Au ixe, au xe et même au xie siècle, le Danemark était encore païen. Charlemagne, après avoir converti, par la puissance du glaive plus que par la persuasion, les fières tribus saxonnes, avait pensé, dit-on, à porter ses conquêtes évangéliques au-delà de l’Elbe. La mort l’empêcha de suivre ce projet ; mais Louis-le-Débonnaire l’exécuta. Au congrès qui eut lieu à Thionville, en 821, il fut résolu que le christianisme serait prêché dans le Nord. Ebbo, archevêque de Reims, s’offrit à remplir cette mission et alla demander à Rome les instructions du pape. La bulle qui lui fut donnée par Paschal Ier, est le plus ancien document qui existe sur cette question[1]. Une circonstance inattendue servit le zèle des nouveaux missionnaires. Un de ces petits rois qui se partageaient les états de Danemark, Harald Klak, prince de Jutlande, vaincu dans une bataille, chassé par ses ennemis, était allé chercher un refuge auprès du successeur de Charlemagne. Le pieux empereur saisit avec empressement cette occasion de faire un nouveau prosélyte. Il prêcha le roi païen, le convertit, le baptisa et le renvoya dans son royaume. Quand Ebbo arriva dans le Nord, il trouva un appui auprès du disciple de Louis. Malheureusement, le pauvre prince de Jutlande n’était pas assez fort pour soutenir, comme il l’aurait voulu, la croyance qu’il avait adoptée, et après avoir fait quelques prédications et baptisé quelques personnes, Ebbo retourna en France.

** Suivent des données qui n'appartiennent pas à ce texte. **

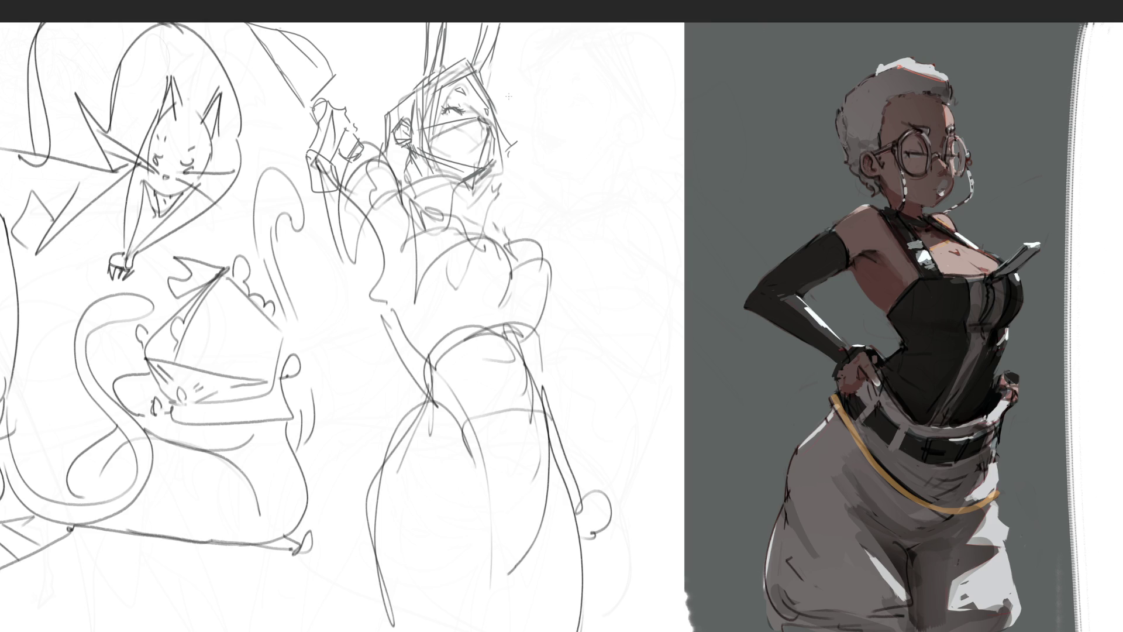
- Draw the bunny's chin, neck strokes and a collar line
mouse_move(416, 184)
left_mouse_down()
mouse_move(409, 198)
mouse_move(461, 177)
mouse_move(452, 205)
mouse_move(500, 224)
mouse_move(479, 227)
mouse_move(448, 179)
mouse_move(470, 197)
left_mouse_up()
left_click_drag(470, 196, 473, 225)
left_click_drag(413, 205, 456, 213)
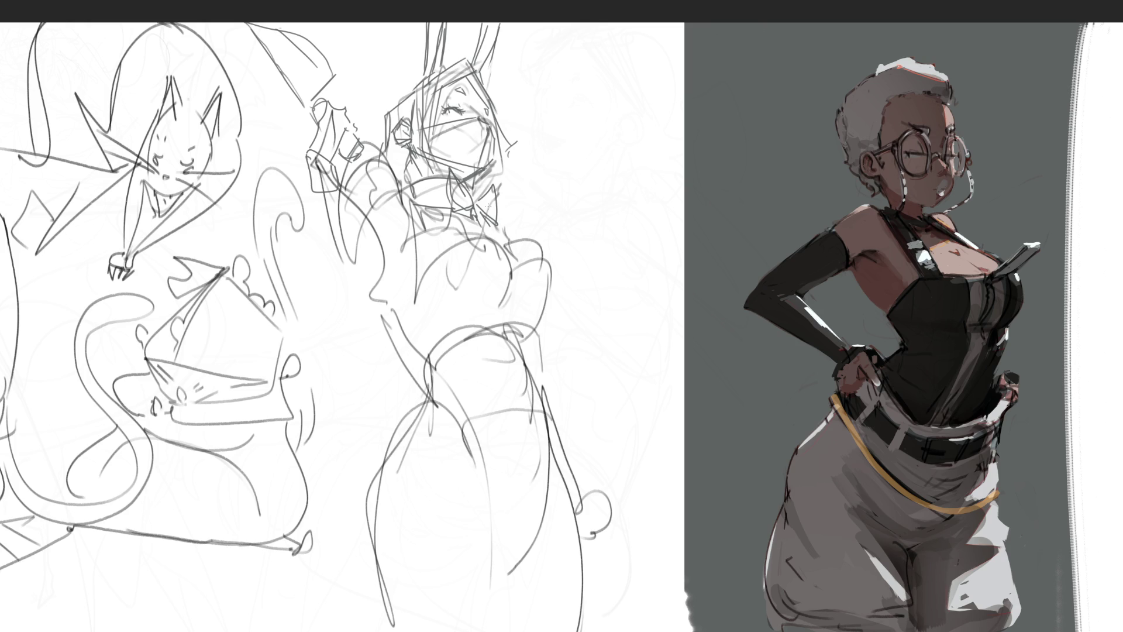
- Outline and darken the raised arm and shoulder, redrawing one arm stroke
mouse_move(323, 202)
left_mouse_down()
mouse_move(354, 290)
mouse_move(350, 204)
mouse_move(357, 264)
mouse_move(384, 313)
mouse_move(395, 303)
left_mouse_up()
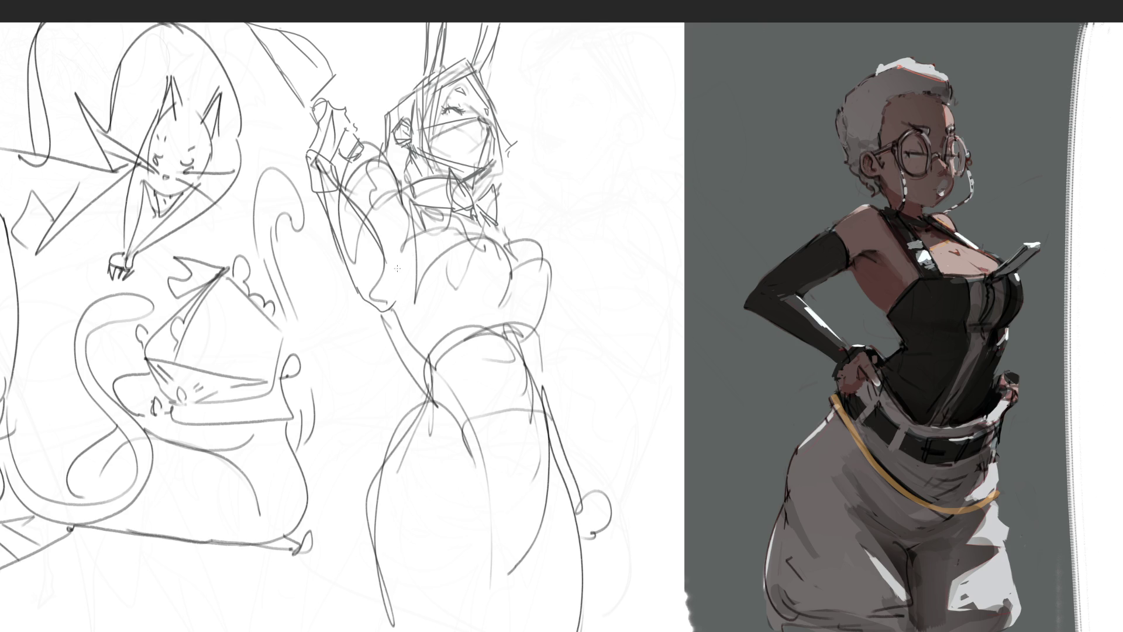
left_click_drag(383, 244, 402, 284)
left_click_drag(400, 207, 391, 245)
mouse_move(372, 151)
left_mouse_down()
mouse_move(347, 182)
mouse_move(399, 192)
mouse_move(417, 209)
mouse_move(395, 225)
mouse_move(406, 225)
left_mouse_up()
left_click_drag(459, 231, 490, 231)
left_click_drag(412, 255, 417, 296)
key("ctrl+z")
mouse_move(417, 255)
left_mouse_down()
mouse_move(414, 291)
mouse_move(490, 243)
mouse_move(507, 301)
left_mouse_up()
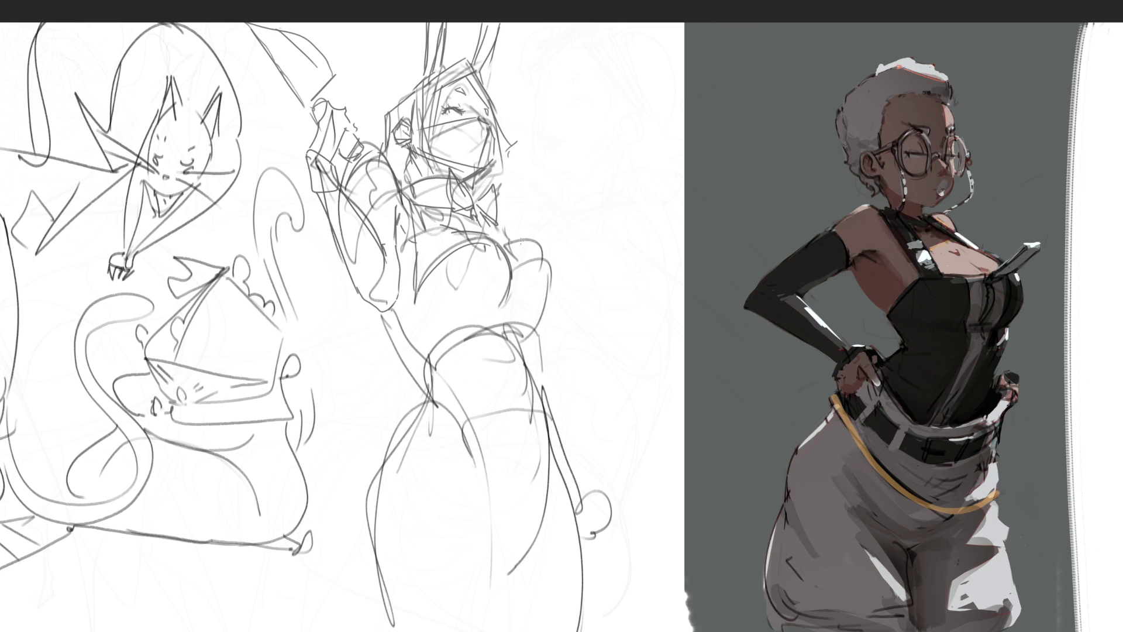
- Draw the chest contours, the top chest arc and the waistline
left_click_drag(498, 240, 483, 304)
mouse_move(544, 256)
left_mouse_down()
mouse_move(538, 320)
mouse_move(443, 329)
left_mouse_up()
mouse_move(464, 319)
left_mouse_down()
mouse_move(514, 316)
mouse_move(537, 362)
left_mouse_up()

Il fut remplacé dans ses travaux apostoliques par Ansgard, moine de Corbeil. C’était un homme de vingt-cinq ans, fort et hardi, doué de toutes les vertus d’un vrai chrétien et de tout le zèle d’un missionnaire. Il partit avec un de ses amis, nommé Authbert, qui avait la même ardeur de prosélytisme, et après un long et difficile voyage à travers l’Allemagne, tous deux débarquèrent en Jutlande. Là Ansgard poursuivit avec énergie l’œuvre de ses prédécesseurs. Là il fut aussi soutenu par Harald. Il fit renverser des temples païens et détruire des idoles. Mais deux jeunes princes, irrités de voir ces attentats contre leur religion, attaquèrent Harald et le chassèrent encore une fois de son royaume. Ansgard, n’ayant plus d’appui en Danemark, partit pour la Suède, où un vieux roi, descendant de Regnor Lodbrok, avait manifesté quelques intentions favorables au christianisme. Le long du chemin, il fut attaqué par des voleurs qui lui prirent les présens qu’il portait au roi, et environ quarante volumes, ce qui était alors un trésor d’une rare valeur. Ansgard resta en Suède un an et demi, et eut la joie de voir s’élever sur la terre païenne une église consacrée au vrai Dieu.

On a de lui une vie de saint Villehad, qui ressemble à toutes les légendes de saints écrites à cette époque. Il avait écrit un autre livre qui serait maintenant d’une grande importance pour l’histoire du Nord. C’était le journal de

  1. Elle a été imprimée dans les Annales ecclésiastiques de Pontoppidan.